→ **WHAT YOU ARE ASKED TO DO**:
Beginning with the first line, retype exactly the records below up to and including the line with "(.clock(clock), .clear_n(clear_n), .din(d[0]), .qout(q[0]));"; pictures do not belong in the copy.

→ **EXTRACTED ENTRIES**:
·····

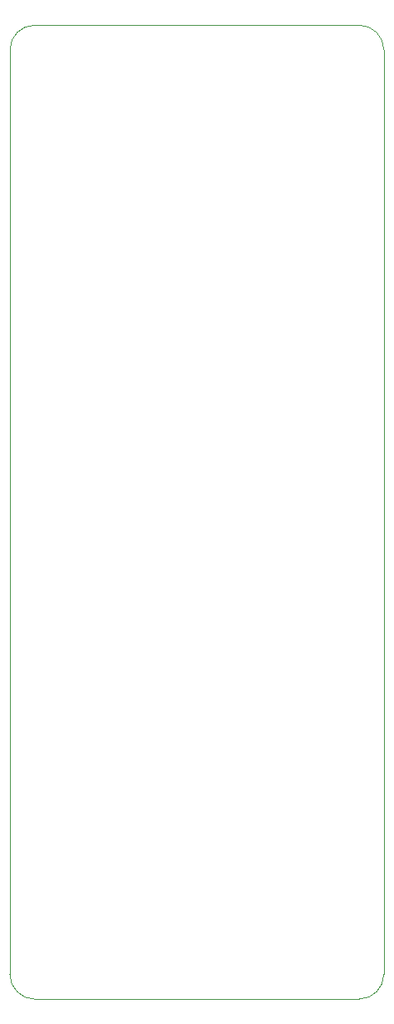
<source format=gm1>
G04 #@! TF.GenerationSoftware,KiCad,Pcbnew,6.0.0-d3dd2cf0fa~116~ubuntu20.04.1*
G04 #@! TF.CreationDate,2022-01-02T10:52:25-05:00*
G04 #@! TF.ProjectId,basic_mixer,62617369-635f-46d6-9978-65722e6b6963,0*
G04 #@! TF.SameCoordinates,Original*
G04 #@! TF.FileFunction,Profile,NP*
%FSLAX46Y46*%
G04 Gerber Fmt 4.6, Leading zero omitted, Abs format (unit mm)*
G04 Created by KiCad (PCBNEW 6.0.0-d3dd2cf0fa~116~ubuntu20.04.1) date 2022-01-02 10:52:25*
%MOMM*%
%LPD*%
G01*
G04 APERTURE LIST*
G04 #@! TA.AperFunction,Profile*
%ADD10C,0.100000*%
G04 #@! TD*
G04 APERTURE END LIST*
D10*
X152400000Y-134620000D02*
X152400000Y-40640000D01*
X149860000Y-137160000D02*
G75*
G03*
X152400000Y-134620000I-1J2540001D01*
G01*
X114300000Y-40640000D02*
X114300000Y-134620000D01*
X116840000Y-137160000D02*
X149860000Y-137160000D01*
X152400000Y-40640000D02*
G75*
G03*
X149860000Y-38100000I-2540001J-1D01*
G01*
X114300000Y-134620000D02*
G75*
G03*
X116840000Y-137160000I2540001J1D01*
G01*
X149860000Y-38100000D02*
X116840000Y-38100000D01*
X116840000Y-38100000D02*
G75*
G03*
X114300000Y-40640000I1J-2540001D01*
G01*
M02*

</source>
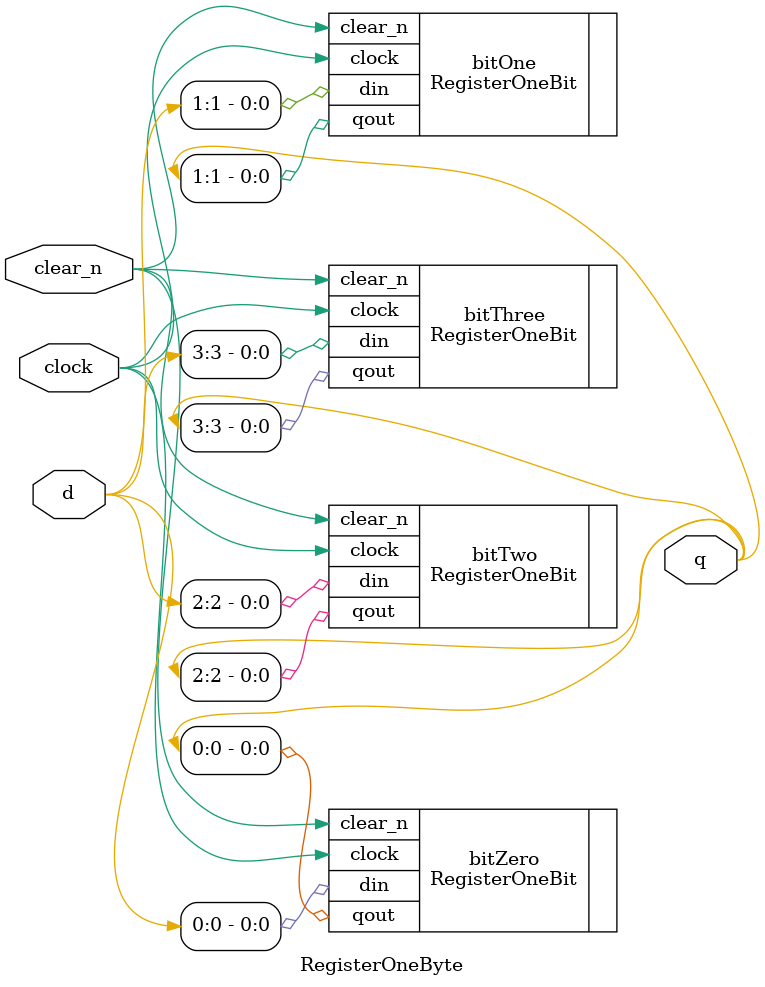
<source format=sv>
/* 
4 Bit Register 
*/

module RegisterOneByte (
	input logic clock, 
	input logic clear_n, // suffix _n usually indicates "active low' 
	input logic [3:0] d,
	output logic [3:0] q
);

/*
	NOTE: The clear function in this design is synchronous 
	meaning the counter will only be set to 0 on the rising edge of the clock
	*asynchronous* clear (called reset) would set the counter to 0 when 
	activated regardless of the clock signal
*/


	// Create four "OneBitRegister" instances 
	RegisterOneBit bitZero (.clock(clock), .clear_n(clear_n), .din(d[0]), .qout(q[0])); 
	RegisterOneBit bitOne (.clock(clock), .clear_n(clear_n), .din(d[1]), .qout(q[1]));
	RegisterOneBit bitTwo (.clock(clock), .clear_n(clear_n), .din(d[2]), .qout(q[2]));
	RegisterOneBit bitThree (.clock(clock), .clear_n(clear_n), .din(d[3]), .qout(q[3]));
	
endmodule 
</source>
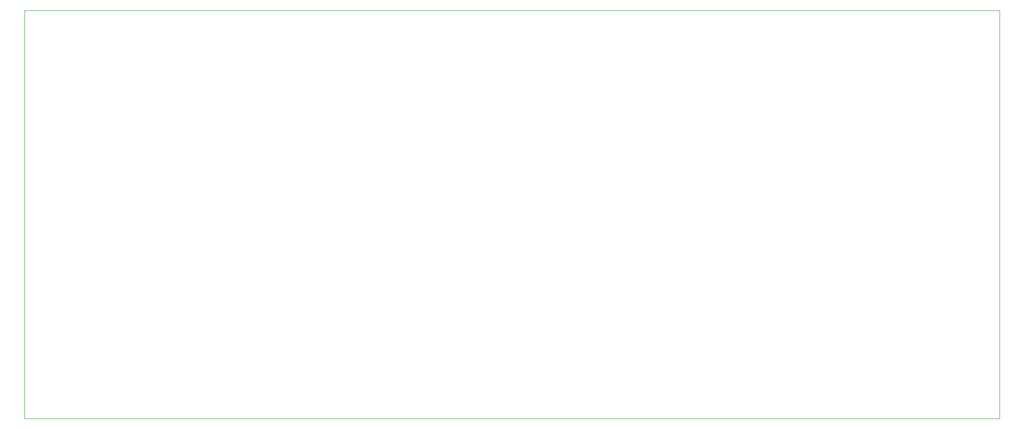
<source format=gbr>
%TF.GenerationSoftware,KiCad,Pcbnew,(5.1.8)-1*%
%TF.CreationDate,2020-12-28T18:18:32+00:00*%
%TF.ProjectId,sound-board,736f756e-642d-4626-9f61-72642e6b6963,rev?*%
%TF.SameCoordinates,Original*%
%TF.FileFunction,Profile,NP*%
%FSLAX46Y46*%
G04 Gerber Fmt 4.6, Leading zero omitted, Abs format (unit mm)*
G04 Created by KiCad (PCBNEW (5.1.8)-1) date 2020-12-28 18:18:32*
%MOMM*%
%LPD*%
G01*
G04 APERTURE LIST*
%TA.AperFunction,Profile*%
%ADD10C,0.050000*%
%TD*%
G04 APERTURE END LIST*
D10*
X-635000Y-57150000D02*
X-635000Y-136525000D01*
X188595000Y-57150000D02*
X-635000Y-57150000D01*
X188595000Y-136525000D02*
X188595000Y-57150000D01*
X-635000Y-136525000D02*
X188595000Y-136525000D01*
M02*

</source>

·····

→ **RESPONSE**:
<source format=gm1>
G04 #@! TF.GenerationSoftware,KiCad,Pcbnew,6.0.0-d3dd2cf0fa~116~ubuntu20.04.1*
G04 #@! TF.CreationDate,2022-01-02T10:52:25-05:00*
G04 #@! TF.ProjectId,basic_mixer,62617369-635f-46d6-9978-65722e6b6963,0*
G04 #@! TF.SameCoordinates,Original*
G04 #@! TF.FileFunction,Profile,NP*
%FSLAX46Y46*%
G04 Gerber Fmt 4.6, Leading zero omitted, Abs format (unit mm)*
G04 Created by KiCad (PCBNEW 6.0.0-d3dd2cf0fa~116~ubuntu20.04.1) date 2022-01-02 10:52:25*
%MOMM*%
%LPD*%
G01*
G04 APERTURE LIST*
G04 #@! TA.AperFunction,Profile*
%ADD10C,0.100000*%
G04 #@! TD*
G04 APERTURE END LIST*
D10*
X152400000Y-134620000D02*
X152400000Y-40640000D01*
X149860000Y-137160000D02*
G75*
G03*
X152400000Y-134620000I-1J2540001D01*
G01*
X114300000Y-40640000D02*
X114300000Y-134620000D01*
X116840000Y-137160000D02*
X149860000Y-137160000D01*
X152400000Y-40640000D02*
G75*
G03*
X149860000Y-38100000I-2540001J-1D01*
G01*
X114300000Y-134620000D02*
G75*
G03*
X116840000Y-137160000I2540001J1D01*
G01*
X149860000Y-38100000D02*
X116840000Y-38100000D01*
X116840000Y-38100000D02*
G75*
G03*
X114300000Y-40640000I1J-2540001D01*
G01*
M02*

</source>
<source format=sv>
/* 
4 Bit Register 
*/

module RegisterOneByte (
	input logic clock, 
	input logic clear_n, // suffix _n usually indicates "active low' 
	input logic [3:0] d,
	output logic [3:0] q
);

/*
	NOTE: The clear function in this design is synchronous 
	meaning the counter will only be set to 0 on the rising edge of the clock
	*asynchronous* clear (called reset) would set the counter to 0 when 
	activated regardless of the clock signal
*/


	// Create four "OneBitRegister" instances 
	RegisterOneBit bitZero (.clock(clock), .clear_n(clear_n), .din(d[0]), .qout(q[0])); 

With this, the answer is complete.